Robert Graves, head of pensions technical services at Rowanmoor Group, says advisers could see investment in esoteric assets subject to a standard fee for complex investments, or subject to time-costed fees that will vary depending on the complexity of the due diligence required.

Gregory Kingston, head of marketing and proposition of Suffolk Life, says esoteric investments often require more intensive due diligence to assess compliance with tax regulations - and, increasingly, to assess they are genuine - before they can be accepted and generally require more manual processes.

Once the FCA implements the new capital adequacy regime for Sipp providers, Mr Kingston says Sipp operators will need to reserve a far higher amount of capital for esoteric or ‘non-standard’ investments.

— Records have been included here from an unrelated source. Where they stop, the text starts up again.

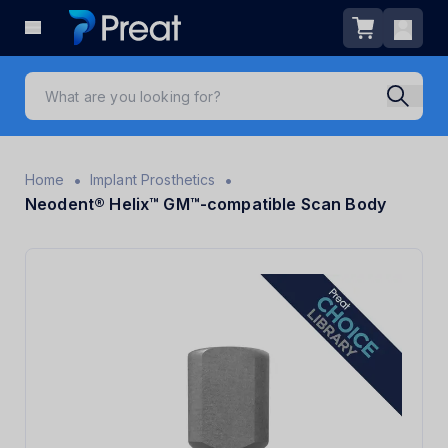
•
•
Home
Implant Prosthetics
Neodent® Helix™ GM™-compatible Scan Body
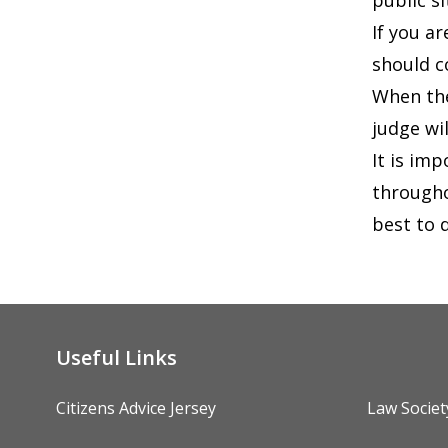
public si
If you a
should c
When the
judge wil
It is im
througho
best to 
Useful Links
Citizens Advice Jersey
Law Societ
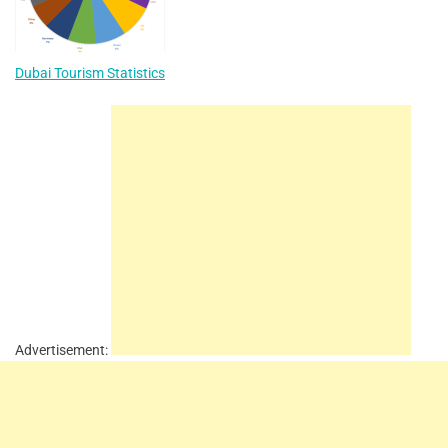
Dubai Tourism Statistics
Advertisement:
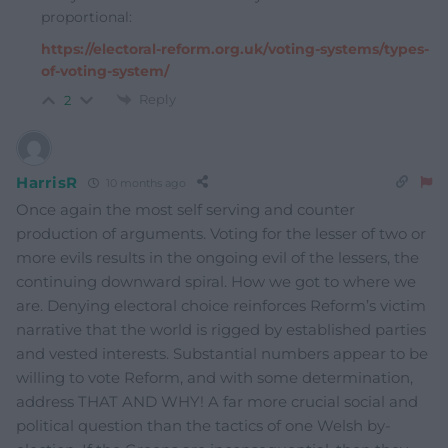
proportional:
https://electoral-reform.org.uk/voting-systems/types-
of-voting-system/
Reply
2
HarrisR
10 months ago
Once again the most self serving and counter
production of arguments. Voting for the lesser of two or
more evils results in the ongoing evil of the lessers, the
continuing downward spiral. How we got to where we
are. Denying electoral choice reinforces Reform’s victim
narrative that the world is rigged by established parties
and vested interests. Substantial numbers appear to be
willing to vote Reform, and with some determination,
address THAT AND WHY! A far more crucial social and
political question than the tactics of one Welsh by-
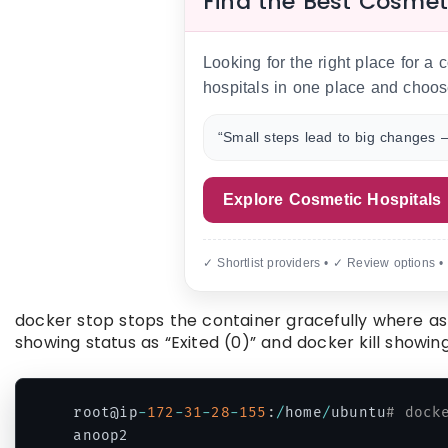
Find the Best Cosmet
Looking for the right place for a
hospitals in one place and choos
“Small steps lead to big changes —
Explore Cosmetic Hospitals
✓ Shortlist providers • ✓ Review options •
docker stop stops the container gracefully where as
showing status as “Exited (0)” and docker kill showing
root@ip
-
172
-
31
-
28
-
155
:
/
home
/
ubuntu
# dock
anoop2
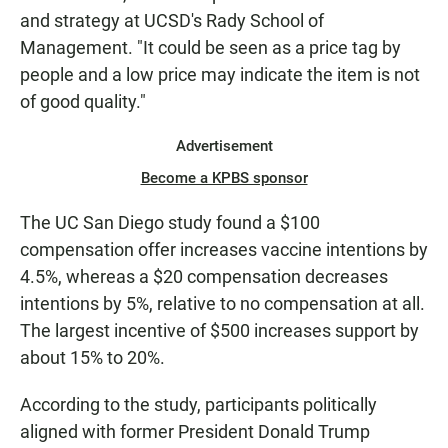
and strategy at UCSD's Rady School of
Management. "It could be seen as a price tag by
people and a low price may indicate the item is not
of good quality."
Advertisement
Become a KPBS sponsor
The UC San Diego study found a $100
compensation offer increases vaccine intentions by
4.5%, whereas a $20 compensation decreases
intentions by 5%, relative to no compensation at all.
The largest incentive of $500 increases support by
about 15% to 20%.
According to the study, participants politically
aligned with former President Donald Trump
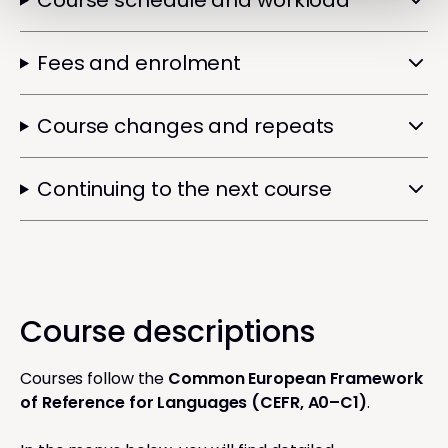
Course schedule and workload
Fees and enrolment
Course changes and repeats
Continuing to the next course
Course descriptions
Courses follow the
Common European Framework
of Reference for Languages (CEFR, A0–C1)
.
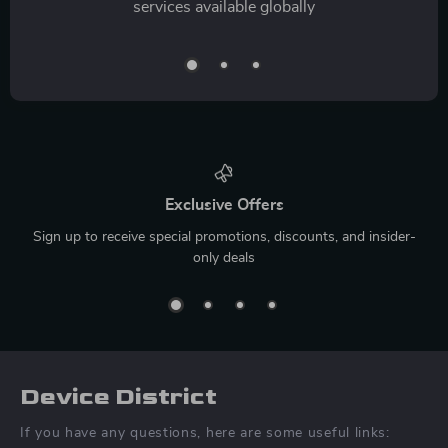
services available globally
Exclusive Offers
Sign up to receive special promotions, discounts, and insider-
only deals
Device District
If you have any questions, here are some useful links:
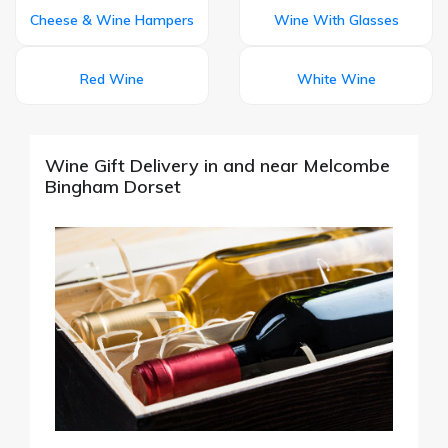
Cheese & Wine Hampers
Wine With Glasses
Red Wine
White Wine
Wine Gift Delivery in and near Melcombe
Bingham Dorset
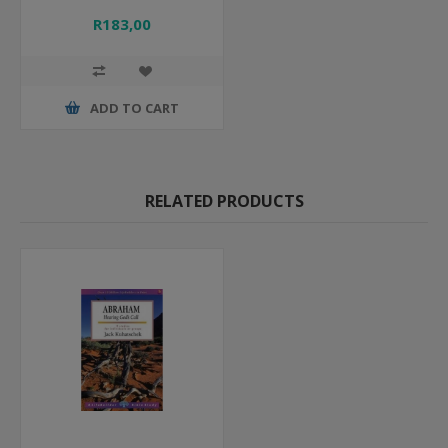
R183,00
ADD TO CART
RELATED PRODUCTS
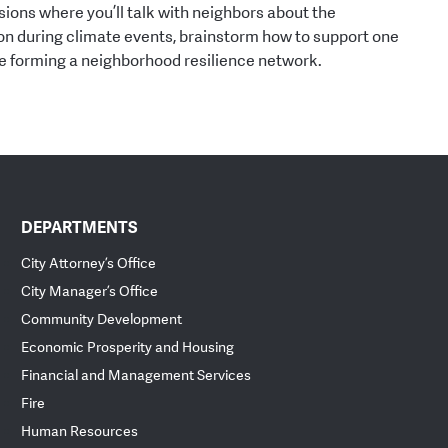
ions where you’ll talk with neighbors about the
on during climate events, brainstorm how to support one
re forming a neighborhood resilience network.
DEPARTMENTS
City Attorney’s Office
City Manager’s Office
Community Development
Economic Prosperity and Housing
Financial and Management Services
Fire
Human Resources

Under the new regime, confirmed in a long-delayed policy statement earlier this month, the FCA said Sipps firms must hold a minimum of £20,000 in reserve, up from £5,000 previously, with the exact amount based a calculation of assets managed with a ‘surcharge’ for ‘non-standard’ assets.

A non-standard asset is simply anything that is not included on the ‘standard’ assets list, which includes: cash; corporate and government bonds; exchange-traded funds; structured products; investment trusts; Oeics and unit trusts; and listed shares. Commercial property is also now considered a standard asset, a reversal of the draft policy which controversially did not include it.

Example of non-standard assets that might require additional reserves to be held include overseas property, or unregulated collective investment schemes.

Mr Kingston says: “That alone will make them (esoteric investments) more expensive and some operators may choose to no longer accept them.”

Neil MacGillivray, head of technical support unit of James Hay, says beyond the simple consideration of whether an asset is ‘standard, ultimately ongoing charges will vary as many may include additional annual charges and trading fees.

Using commercial property as an example, Martin Tilley, director of technical services at Dentons, says costs can vary from a simple outright bricks and mortar purchase, with no borrowing, no Vat and a single lease back to a single tenant, up to multiple party purchases with multiple borrowings in different percentages of ownership with Vat and multiple tenants.

To term both purchases as “commercial property” and charge a single flat fixed fee would be inappropriate, says Mr Tilley, since the latter requires significantly more skill and resource to achieve. His firm, like many, thus charges for property on a time-costed basis.

Mr Tilley says: “Using a simple menu for the additional parts is a possibility but is also complicated since some parties might not be borrowing at all when some others are.

“Further, complications may arise such as chancel repair insurance, environmental issues, deeds of indemnities, etc, all of which will require additional time and expertise to ensure the Sipp has good title and the interests of the beneficiary are protected.”

Where retirement benefits are coming into payment also raises a question, Mr Tilley adds.

Client A may have a single asset to be valued before benefits can be determined. Client B may have three properties, two discretionary managers a Ucis and an unquoted share all of which require valuation before benefits can be paid.

Timings of charges can also vary from ‘up front’ charges such as the annual and establishment fees to ‘on completion’ charges such as property purchase, says Claire Trott, head of technical support at Talbot & Muir.

Vat is an issue and it should be clear where it is chargeable and why, she says.

Ms Trott says: “The majority of trust-based Sipps will charge Vat on their fees but some are set up as an insurance contract and therefore will not, there are even some hybrids out there that charges Vat on only some of their fees.

“The sale of some esoteric investments has been increased to levels not applicable to the work involved and advisers should be clear about the charges for sale as well as purchase at outset.”